▼

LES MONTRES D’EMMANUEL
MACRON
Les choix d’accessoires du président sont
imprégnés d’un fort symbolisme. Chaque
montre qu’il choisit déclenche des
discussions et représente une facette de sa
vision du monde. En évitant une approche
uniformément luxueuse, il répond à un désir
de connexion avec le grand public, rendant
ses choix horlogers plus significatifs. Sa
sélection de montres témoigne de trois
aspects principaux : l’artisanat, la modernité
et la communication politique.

▲

Output every entry exactly.

LES MONTRES D’EMMANUEL
MACRON
Les choix d’accessoires du président sont
imprégnés d’un fort symbolisme. Chaque
montre qu’il choisit déclenche des
discussions et représente une facette de sa
vision du monde. En évitant une approche
uniformément luxueuse, il répond à un désir
de connexion avec le grand public, rendant
ses choix horlogers plus significatifs. Sa
sélection de montres témoigne de trois
aspects principaux : l’artisanat, la modernité
et la communication politique.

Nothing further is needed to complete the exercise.